WHAT YOU SHOULD DO >>
Give the data again exactly as written, without any of its pictures.

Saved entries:
* * * * * * *
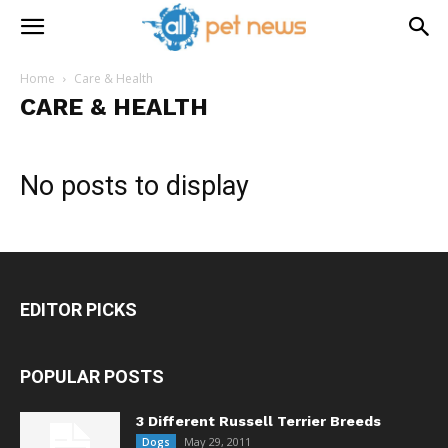
Home
Care & Health
CARE & HEALTH
No posts to display
EDITOR PICKS
POPULAR POSTS
3 Different Russell Terrier Breeds
May 29, 2011
Dogs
* * * * * * *
OUTPUT FOR THIS TASK >>
Home
Care & Health
CARE & HEALTH
No posts to display
EDITOR PICKS
POPULAR POSTS
3 Different Russell Terrier Breeds
May 29, 2011
Dogs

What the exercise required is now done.